> **What the exercise asks**: State how many lines in the listing below include the string "guide". The answer is the number alone.

> **Data for processing**:
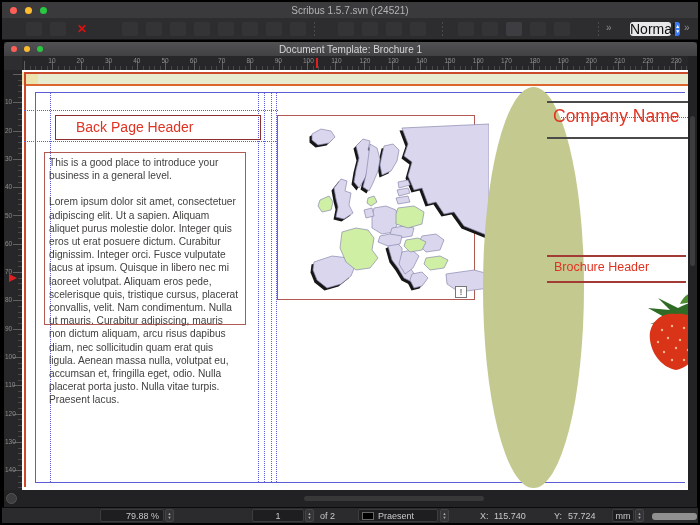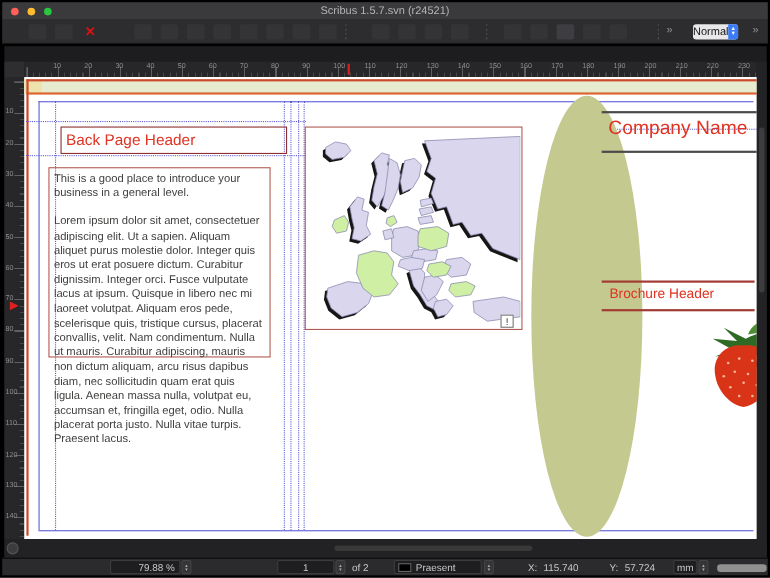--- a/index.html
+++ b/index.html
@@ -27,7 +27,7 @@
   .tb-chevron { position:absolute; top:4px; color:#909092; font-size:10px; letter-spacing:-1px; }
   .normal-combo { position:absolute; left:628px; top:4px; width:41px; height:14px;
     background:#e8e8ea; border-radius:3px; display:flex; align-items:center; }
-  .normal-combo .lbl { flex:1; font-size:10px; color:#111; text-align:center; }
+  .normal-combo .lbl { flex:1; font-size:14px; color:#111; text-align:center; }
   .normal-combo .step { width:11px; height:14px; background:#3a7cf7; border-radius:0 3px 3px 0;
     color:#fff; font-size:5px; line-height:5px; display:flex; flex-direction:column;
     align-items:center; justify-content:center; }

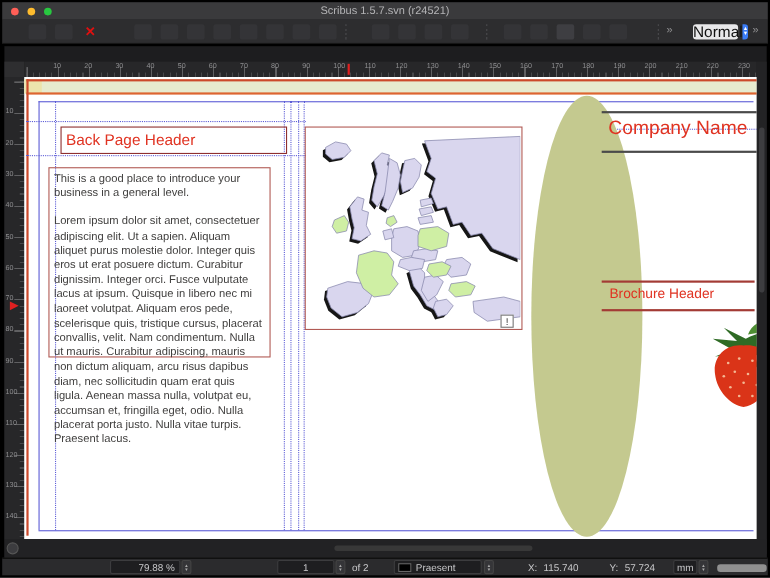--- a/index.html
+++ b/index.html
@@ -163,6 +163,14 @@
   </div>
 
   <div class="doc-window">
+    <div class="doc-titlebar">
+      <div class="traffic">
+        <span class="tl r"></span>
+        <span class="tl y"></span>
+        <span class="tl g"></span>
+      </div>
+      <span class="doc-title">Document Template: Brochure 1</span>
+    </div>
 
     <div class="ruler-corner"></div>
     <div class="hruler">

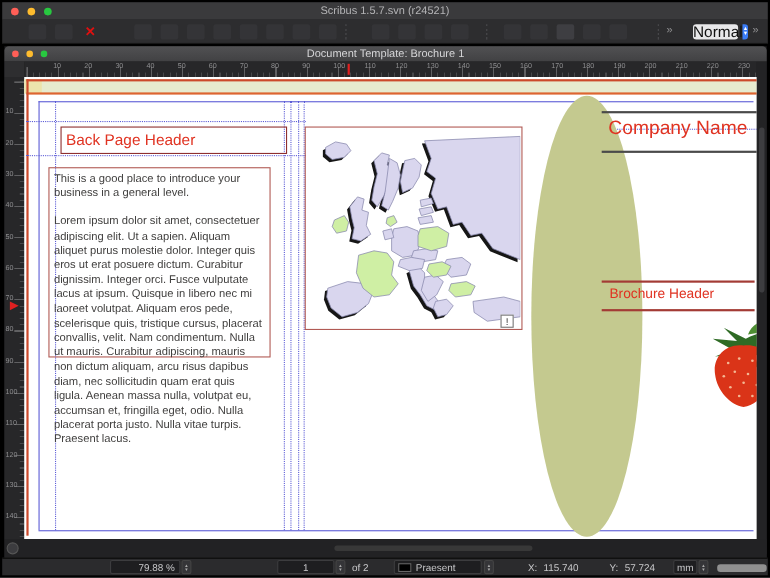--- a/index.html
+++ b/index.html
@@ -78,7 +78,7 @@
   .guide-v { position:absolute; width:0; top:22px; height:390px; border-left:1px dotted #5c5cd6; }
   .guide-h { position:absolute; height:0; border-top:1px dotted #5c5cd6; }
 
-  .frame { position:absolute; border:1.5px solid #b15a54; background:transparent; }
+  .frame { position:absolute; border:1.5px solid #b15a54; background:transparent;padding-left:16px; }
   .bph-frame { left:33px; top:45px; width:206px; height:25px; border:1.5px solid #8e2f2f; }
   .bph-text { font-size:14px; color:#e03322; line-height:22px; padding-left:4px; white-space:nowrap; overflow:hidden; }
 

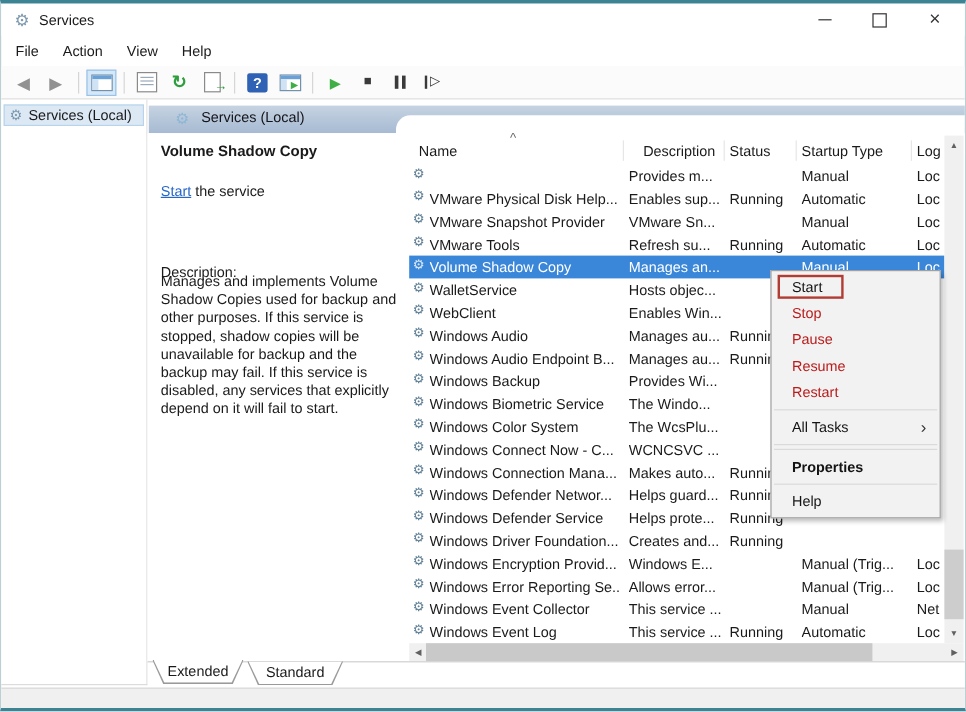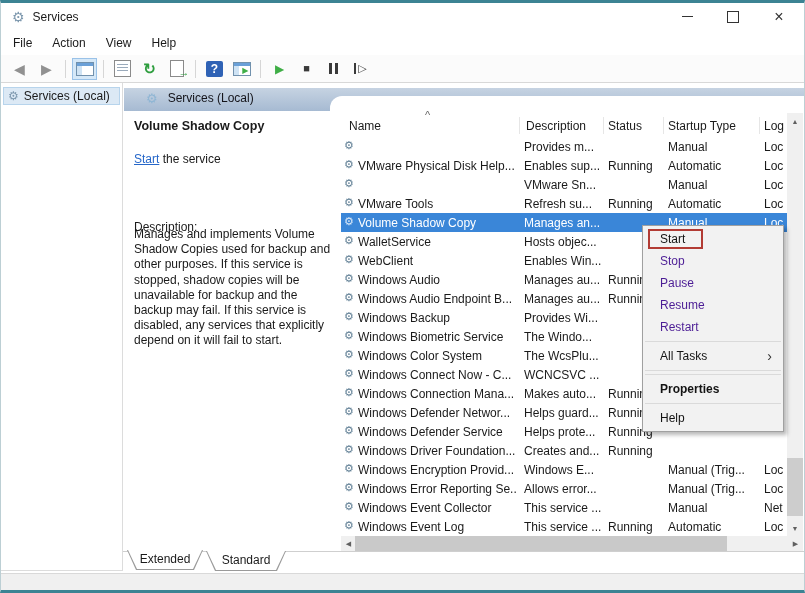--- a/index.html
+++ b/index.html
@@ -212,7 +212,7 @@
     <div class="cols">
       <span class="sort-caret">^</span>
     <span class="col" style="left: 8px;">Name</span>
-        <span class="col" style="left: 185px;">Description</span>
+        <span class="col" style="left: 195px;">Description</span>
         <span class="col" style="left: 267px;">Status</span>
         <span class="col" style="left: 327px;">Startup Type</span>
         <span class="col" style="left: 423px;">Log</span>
---
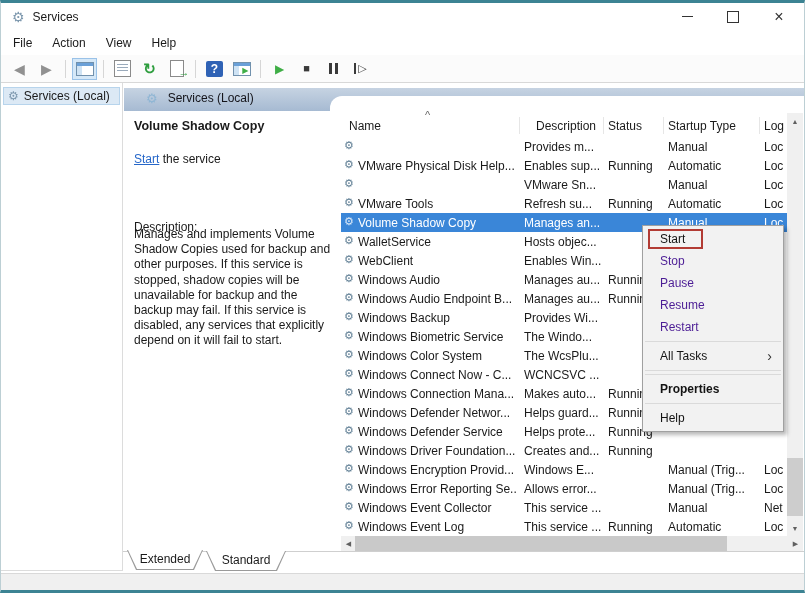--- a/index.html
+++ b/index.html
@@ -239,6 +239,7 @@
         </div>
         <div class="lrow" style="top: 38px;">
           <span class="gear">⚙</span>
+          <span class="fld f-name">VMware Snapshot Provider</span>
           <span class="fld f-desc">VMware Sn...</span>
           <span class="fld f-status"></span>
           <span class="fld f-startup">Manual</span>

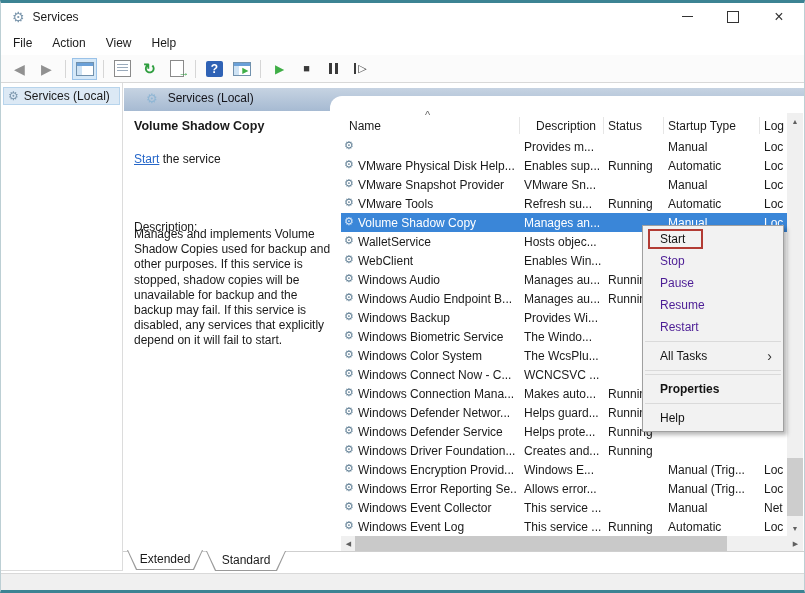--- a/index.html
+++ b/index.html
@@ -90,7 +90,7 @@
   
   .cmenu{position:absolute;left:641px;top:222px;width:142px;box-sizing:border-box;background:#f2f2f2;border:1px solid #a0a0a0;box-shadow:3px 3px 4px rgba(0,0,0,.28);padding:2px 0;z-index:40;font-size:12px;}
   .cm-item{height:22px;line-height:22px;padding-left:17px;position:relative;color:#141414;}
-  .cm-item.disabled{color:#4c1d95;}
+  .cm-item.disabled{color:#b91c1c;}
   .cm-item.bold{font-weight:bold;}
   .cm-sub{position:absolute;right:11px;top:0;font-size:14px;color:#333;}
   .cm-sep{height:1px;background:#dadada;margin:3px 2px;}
--
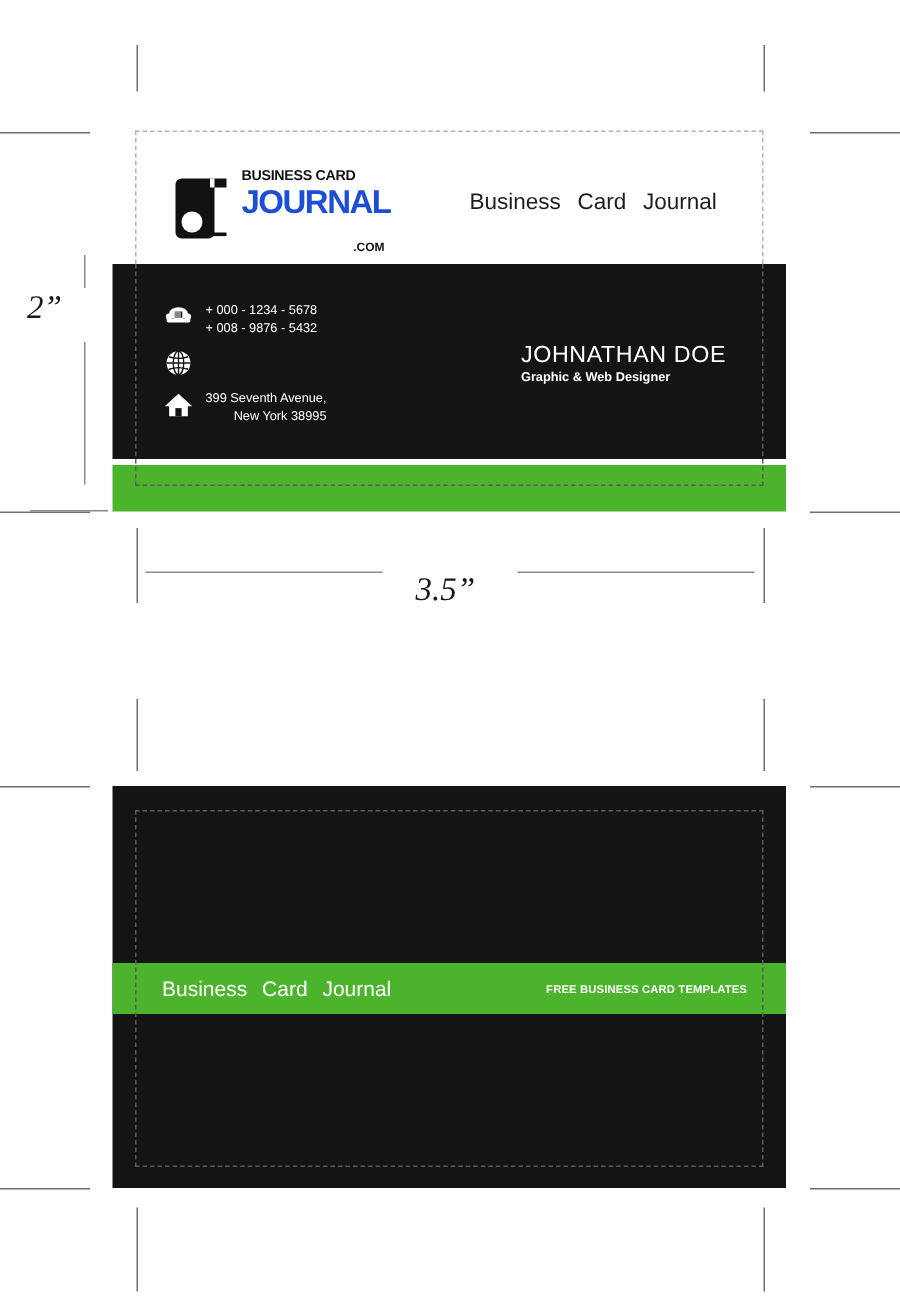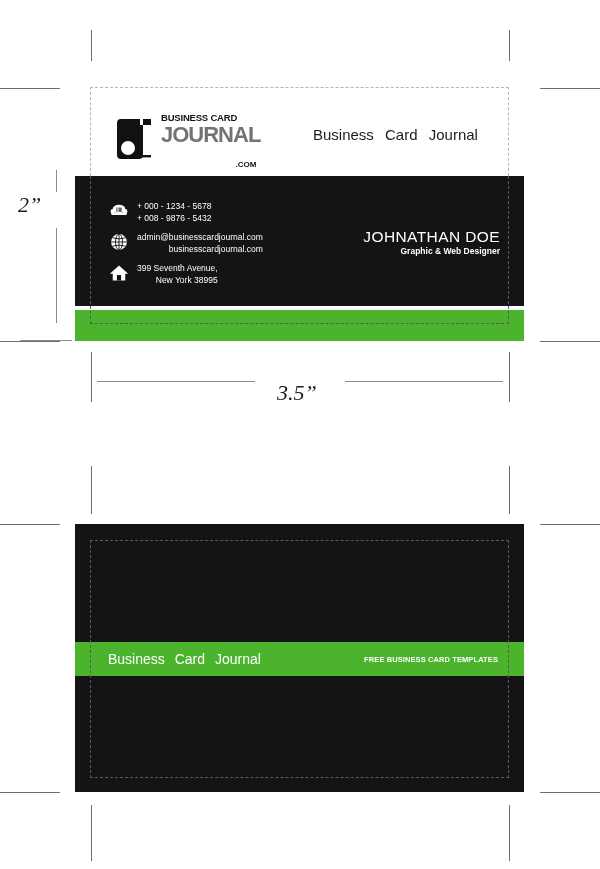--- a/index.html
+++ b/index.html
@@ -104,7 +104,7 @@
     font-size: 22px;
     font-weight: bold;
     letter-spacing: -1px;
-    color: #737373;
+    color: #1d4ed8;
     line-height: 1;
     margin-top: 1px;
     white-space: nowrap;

> **Completed exercise**: 2